• **Excerpt**
# # # #

1.1. Benedictions. The inclusion of benedictions in a letter to express the
writer’s wish-prayers for the readers may have been derived from Jewish worship, in which benediction was a common practice. In the Pauline corpus each letter commenced and ended with a benediction. In the group of writings we are considering, however, there are some distinctive features: not every letter includes a benediction (e.g., Jas and 1 Jn) and, except for 1 Peter, each letter includes only one benediction, either at the beginning (1
Pet 1:2; 2 Pet 1:2; 2 Jn 3; Jude 2; Rev 1:4) or at the end (Heb 13:20–21, 25; 1 Pet 5:14;
3 Jn 15; Rev 22:21). Even though benediction is frequently included in a letter, it is not
a necessary element. The Johannine epistles provide strong evidence: there is no
benediction in 1 John, one introductory benediction in 2 John and only a brief closing
benediction in 3 John (see John, Letters of). Here the same writer does not follow a
stereotyped format in his letters.

# # # #

• **The records**
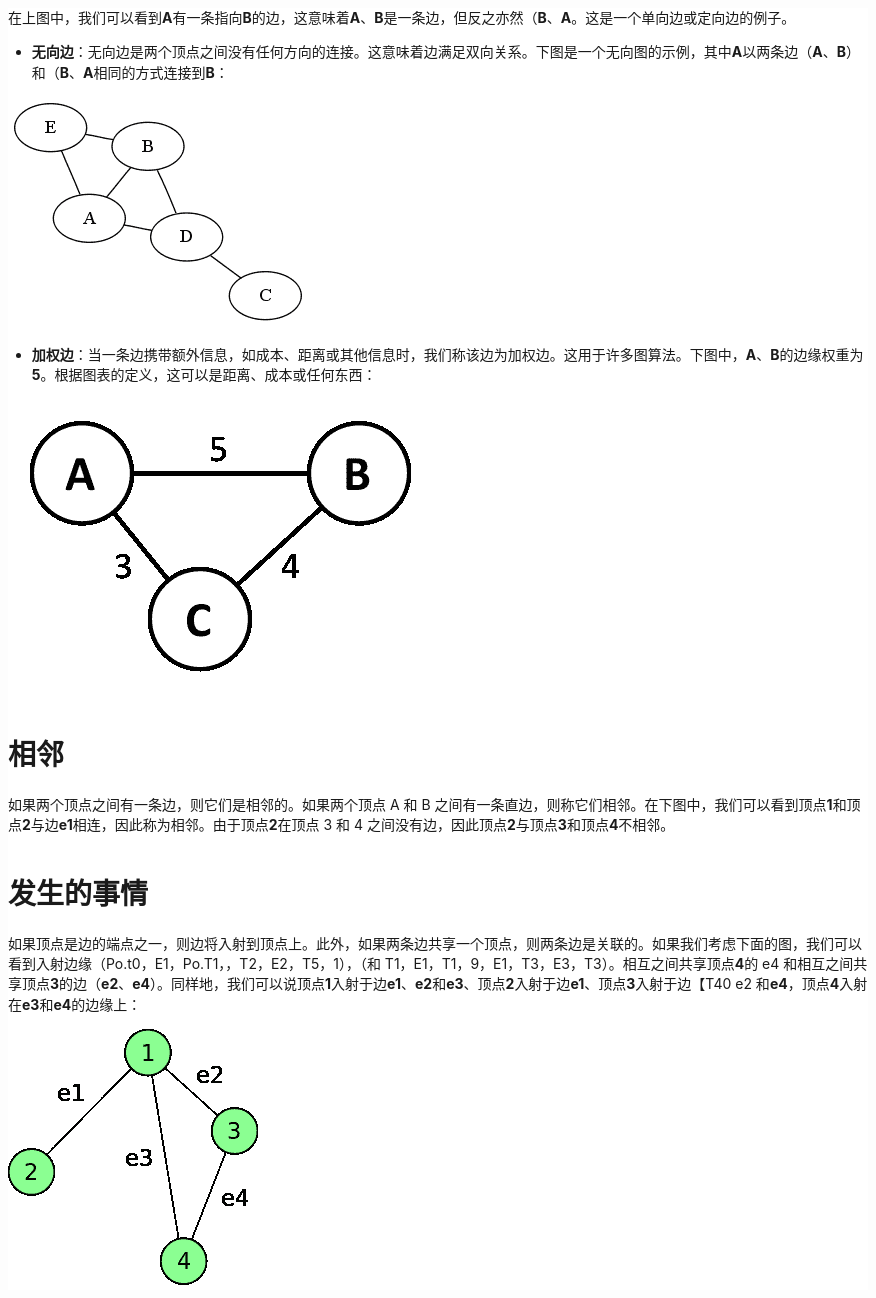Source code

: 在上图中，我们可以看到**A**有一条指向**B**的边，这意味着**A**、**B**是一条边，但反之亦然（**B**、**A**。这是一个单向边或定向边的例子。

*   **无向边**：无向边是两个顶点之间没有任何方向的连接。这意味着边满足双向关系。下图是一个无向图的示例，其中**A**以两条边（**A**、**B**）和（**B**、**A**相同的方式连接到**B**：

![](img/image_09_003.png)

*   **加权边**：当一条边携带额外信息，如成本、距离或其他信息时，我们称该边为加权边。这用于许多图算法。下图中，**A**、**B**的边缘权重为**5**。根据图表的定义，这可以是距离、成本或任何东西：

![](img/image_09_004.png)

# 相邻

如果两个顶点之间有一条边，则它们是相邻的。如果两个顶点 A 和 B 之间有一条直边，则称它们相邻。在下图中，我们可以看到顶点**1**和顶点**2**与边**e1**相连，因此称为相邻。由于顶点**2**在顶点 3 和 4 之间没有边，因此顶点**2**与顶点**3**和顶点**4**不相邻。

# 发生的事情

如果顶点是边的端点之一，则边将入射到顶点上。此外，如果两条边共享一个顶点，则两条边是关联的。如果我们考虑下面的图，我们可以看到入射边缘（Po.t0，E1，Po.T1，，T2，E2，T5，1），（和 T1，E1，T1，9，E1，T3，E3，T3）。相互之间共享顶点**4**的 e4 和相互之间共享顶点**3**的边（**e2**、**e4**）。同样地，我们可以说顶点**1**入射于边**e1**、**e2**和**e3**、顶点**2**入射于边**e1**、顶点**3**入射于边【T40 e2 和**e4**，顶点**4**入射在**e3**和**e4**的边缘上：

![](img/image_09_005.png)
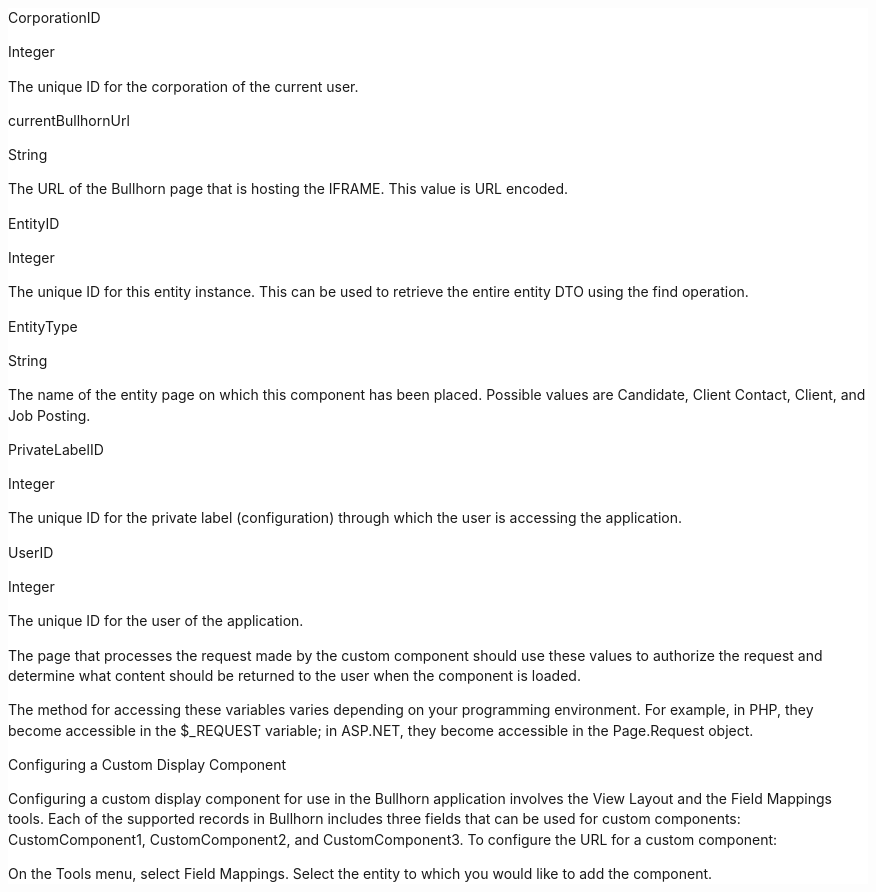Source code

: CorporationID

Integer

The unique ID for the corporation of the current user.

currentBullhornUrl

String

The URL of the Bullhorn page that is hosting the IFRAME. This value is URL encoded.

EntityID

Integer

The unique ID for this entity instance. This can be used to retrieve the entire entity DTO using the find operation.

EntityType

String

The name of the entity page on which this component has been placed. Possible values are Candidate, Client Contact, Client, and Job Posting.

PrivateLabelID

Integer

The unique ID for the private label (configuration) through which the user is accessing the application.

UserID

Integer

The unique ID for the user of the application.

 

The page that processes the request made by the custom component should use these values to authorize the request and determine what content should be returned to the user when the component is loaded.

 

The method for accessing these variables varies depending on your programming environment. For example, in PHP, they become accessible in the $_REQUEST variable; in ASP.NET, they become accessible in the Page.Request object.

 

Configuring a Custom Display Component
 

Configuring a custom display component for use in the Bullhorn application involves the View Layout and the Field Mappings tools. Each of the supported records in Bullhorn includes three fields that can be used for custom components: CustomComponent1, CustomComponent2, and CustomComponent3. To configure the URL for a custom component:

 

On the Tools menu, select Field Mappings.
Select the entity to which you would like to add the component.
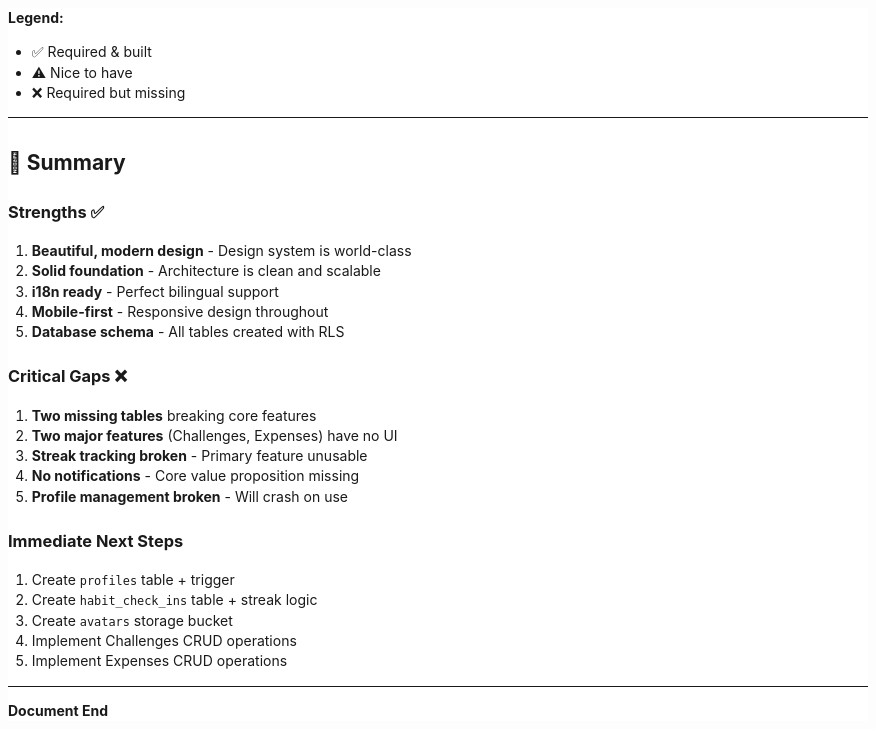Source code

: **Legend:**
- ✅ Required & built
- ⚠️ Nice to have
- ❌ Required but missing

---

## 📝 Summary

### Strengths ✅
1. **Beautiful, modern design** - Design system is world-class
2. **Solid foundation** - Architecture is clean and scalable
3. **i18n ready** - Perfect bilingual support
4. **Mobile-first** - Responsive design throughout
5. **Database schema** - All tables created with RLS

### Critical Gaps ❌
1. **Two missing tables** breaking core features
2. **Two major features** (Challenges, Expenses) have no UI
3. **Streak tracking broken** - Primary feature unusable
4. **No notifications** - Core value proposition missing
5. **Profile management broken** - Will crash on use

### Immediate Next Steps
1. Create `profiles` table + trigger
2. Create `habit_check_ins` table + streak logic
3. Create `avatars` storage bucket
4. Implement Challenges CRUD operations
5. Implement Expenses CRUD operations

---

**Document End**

# # # #

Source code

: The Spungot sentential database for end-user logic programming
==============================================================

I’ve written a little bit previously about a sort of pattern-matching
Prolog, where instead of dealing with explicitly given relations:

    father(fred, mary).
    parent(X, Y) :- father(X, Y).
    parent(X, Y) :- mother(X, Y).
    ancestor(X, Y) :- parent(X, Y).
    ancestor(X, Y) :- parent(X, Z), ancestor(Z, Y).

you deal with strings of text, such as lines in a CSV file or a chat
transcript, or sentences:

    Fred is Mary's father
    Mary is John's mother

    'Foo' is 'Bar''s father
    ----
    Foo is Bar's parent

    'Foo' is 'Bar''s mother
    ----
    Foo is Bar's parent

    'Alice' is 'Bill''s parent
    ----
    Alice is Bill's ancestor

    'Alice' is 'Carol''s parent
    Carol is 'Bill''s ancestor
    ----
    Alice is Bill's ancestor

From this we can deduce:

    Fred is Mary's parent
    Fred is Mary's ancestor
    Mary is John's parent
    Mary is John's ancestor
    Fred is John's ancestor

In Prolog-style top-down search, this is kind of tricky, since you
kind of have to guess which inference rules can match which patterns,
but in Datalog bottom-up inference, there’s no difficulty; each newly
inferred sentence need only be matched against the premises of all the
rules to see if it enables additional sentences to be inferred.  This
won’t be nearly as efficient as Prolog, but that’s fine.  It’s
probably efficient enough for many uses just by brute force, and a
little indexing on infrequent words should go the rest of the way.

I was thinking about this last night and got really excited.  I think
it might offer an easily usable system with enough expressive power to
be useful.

# # # #

• **Activity 1**
Which scripture references does the benedictions excerpt cite for benedictions placed at the beginning of a letter?
• **Activity 2**
Copy from the records everything from the line containing "The unique ID for the corporation" down to the line containing "The unique ID for this", including both of those lines.

• **Expected answer 1**
1 Pet 1:2
2 Pet 1:2
2 Jn 3
Jude 2
Rev 1:4

• **Expected answer 2**
The unique ID for the corporation of the current user.

currentBullhornUrl

String

The URL of the Bullhorn page that is hosting the IFRAME. This value is URL encoded.

EntityID

Integer

The unique ID for this entity instance. This can be used to retrieve the entire entity DTO using the find operation.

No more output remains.